═══ Given records ═══

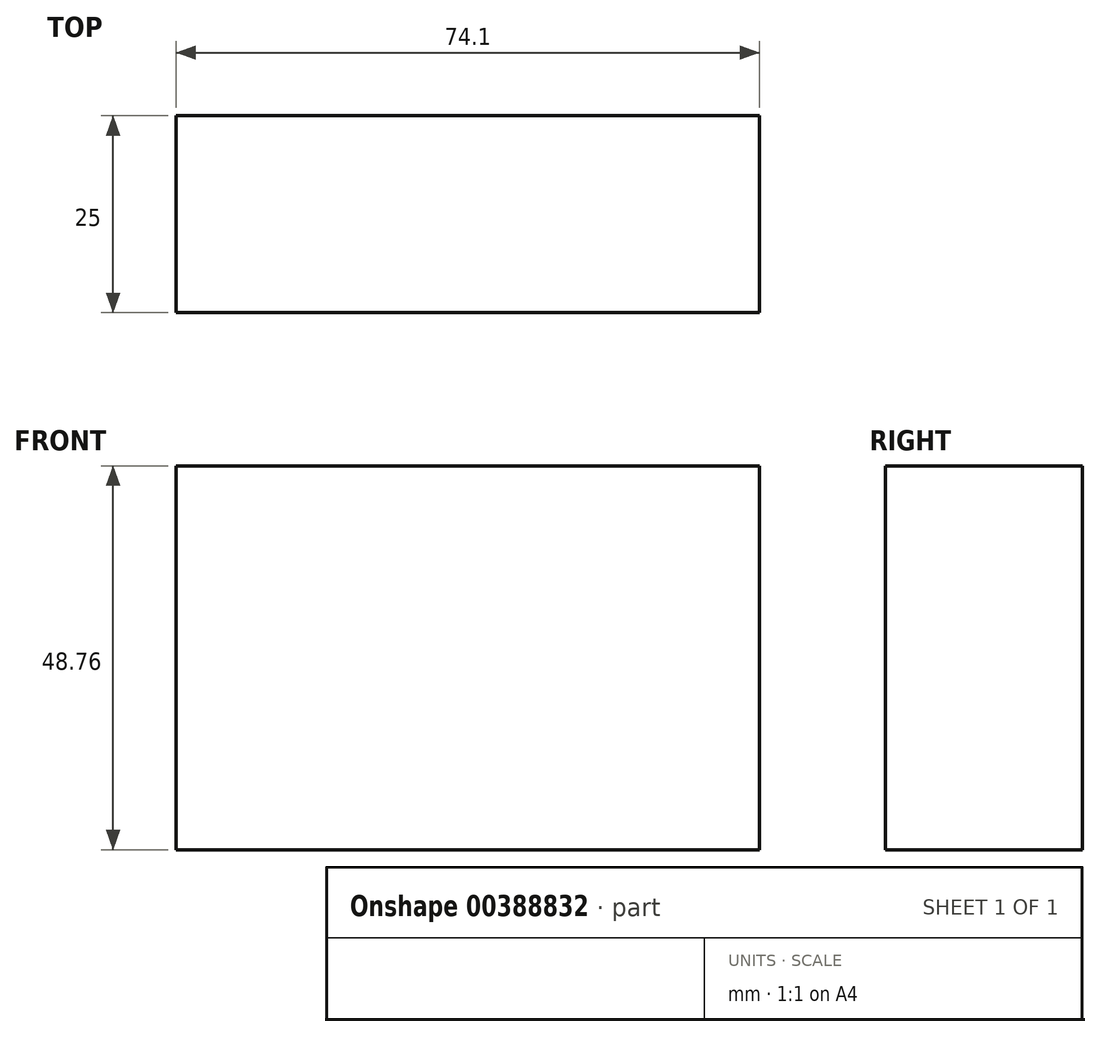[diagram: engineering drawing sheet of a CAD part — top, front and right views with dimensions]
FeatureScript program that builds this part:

═══
═══ Given records ═══

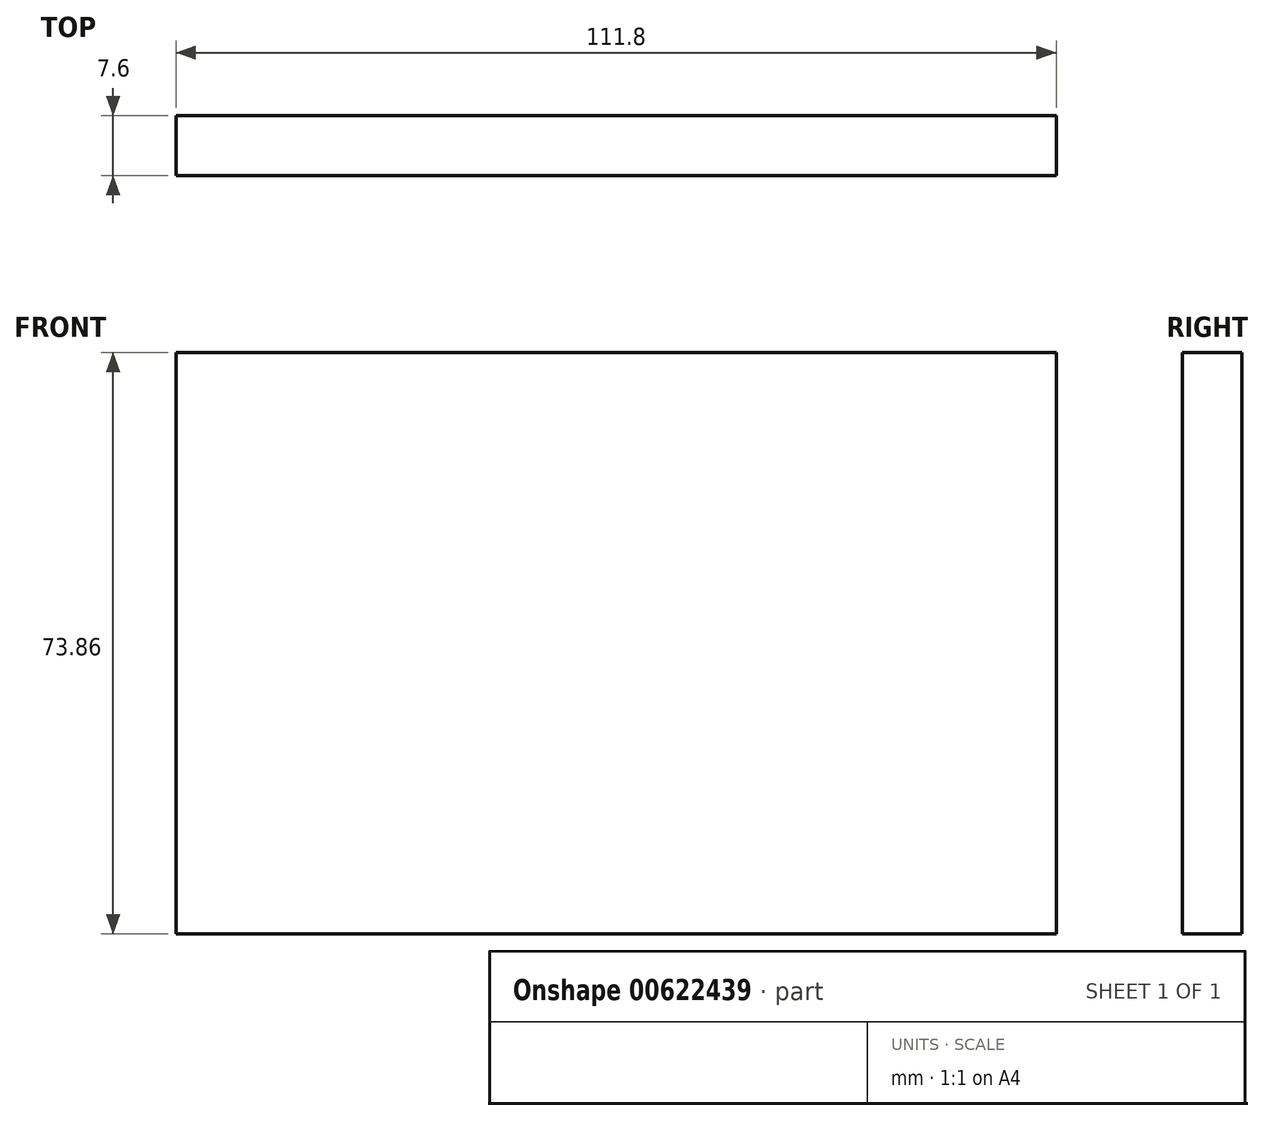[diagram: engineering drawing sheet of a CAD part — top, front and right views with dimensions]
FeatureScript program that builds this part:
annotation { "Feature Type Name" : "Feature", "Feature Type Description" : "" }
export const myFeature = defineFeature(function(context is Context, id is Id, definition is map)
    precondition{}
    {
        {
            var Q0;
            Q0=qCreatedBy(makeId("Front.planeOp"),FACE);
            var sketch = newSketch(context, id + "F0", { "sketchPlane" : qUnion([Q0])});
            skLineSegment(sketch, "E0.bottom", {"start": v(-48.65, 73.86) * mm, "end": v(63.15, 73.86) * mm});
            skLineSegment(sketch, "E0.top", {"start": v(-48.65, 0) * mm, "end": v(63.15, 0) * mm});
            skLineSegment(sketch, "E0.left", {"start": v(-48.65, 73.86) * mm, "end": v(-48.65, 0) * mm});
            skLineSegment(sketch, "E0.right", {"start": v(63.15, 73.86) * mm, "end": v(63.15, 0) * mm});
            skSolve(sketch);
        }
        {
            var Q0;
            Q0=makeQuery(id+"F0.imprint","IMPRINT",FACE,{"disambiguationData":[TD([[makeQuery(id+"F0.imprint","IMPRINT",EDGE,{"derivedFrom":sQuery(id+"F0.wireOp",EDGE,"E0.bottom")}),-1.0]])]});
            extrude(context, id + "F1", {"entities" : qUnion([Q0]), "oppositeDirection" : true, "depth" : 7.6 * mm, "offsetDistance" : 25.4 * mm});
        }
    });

═══
═══ Given records ═══

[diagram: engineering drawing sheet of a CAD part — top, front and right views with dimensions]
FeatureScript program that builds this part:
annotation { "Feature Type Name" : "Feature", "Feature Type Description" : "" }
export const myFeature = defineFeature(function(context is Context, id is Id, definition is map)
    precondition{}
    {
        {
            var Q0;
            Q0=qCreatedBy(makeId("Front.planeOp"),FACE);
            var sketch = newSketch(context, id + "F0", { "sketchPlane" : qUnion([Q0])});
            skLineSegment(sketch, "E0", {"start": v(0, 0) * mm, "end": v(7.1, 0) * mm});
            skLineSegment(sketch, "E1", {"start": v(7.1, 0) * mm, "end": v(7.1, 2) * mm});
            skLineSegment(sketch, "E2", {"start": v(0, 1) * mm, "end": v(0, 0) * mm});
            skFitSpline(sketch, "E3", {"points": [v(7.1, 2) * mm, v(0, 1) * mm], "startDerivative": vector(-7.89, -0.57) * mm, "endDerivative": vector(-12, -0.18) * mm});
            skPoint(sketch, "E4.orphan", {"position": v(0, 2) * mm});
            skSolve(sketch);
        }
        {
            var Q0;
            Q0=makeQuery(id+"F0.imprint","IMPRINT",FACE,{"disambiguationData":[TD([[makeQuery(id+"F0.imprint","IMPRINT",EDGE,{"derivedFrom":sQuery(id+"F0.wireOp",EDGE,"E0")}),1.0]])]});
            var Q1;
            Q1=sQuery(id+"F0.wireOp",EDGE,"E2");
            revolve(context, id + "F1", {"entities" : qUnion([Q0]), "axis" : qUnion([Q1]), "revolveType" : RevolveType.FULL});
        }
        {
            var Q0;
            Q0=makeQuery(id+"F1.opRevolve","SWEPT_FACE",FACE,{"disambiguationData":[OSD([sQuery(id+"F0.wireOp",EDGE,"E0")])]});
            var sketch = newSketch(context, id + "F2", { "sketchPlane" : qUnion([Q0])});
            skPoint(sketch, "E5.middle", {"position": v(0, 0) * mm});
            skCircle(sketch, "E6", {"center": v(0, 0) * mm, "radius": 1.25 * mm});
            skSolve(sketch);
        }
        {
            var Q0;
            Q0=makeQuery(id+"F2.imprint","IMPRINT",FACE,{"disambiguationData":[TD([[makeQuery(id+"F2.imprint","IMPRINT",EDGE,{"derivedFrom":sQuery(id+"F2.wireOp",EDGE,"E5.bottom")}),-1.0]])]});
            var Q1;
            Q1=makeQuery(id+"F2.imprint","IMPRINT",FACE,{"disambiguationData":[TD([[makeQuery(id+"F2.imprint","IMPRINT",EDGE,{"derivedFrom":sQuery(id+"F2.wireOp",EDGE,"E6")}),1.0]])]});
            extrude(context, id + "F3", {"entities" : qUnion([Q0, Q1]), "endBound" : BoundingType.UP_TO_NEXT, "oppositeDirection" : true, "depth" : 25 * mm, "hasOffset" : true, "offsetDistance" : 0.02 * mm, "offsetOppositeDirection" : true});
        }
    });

═══

§ **Task directions**: Find each line in the items above that contains the string "qUnion" and copy those lines out in full.

§ **Task solution**:
            var sketch = newSketch(context, id + "F0", { "sketchPlane" : qUnion([Q0])});
            extrude(context, id + "F1", {"entities" : qUnion([Q0]), "oppositeDirection" : true, "depth" : 7.6 * mm, "offsetDistance" : 25.4 * mm});
            var sketch = newSketch(context, id + "F0", { "sketchPlane" : qUnion([Q0])});
            revolve(context, id + "F1", {"entities" : qUnion([Q0]), "axis" : qUnion([Q1]), "revolveType" : RevolveType.FULL});
            var sketch = newSketch(context, id + "F2", { "sketchPlane" : qUnion([Q0])});
            extrude(context, id + "F3", {"entities" : qUnion([Q0, Q1]), "endBound" : BoundingType.UP_TO_NEXT, "oppositeDirection" : true, "depth" : 25 * mm, "hasOffset" : true, "offsetDistance" : 0.02 * mm, "offsetOppositeDirection" : true});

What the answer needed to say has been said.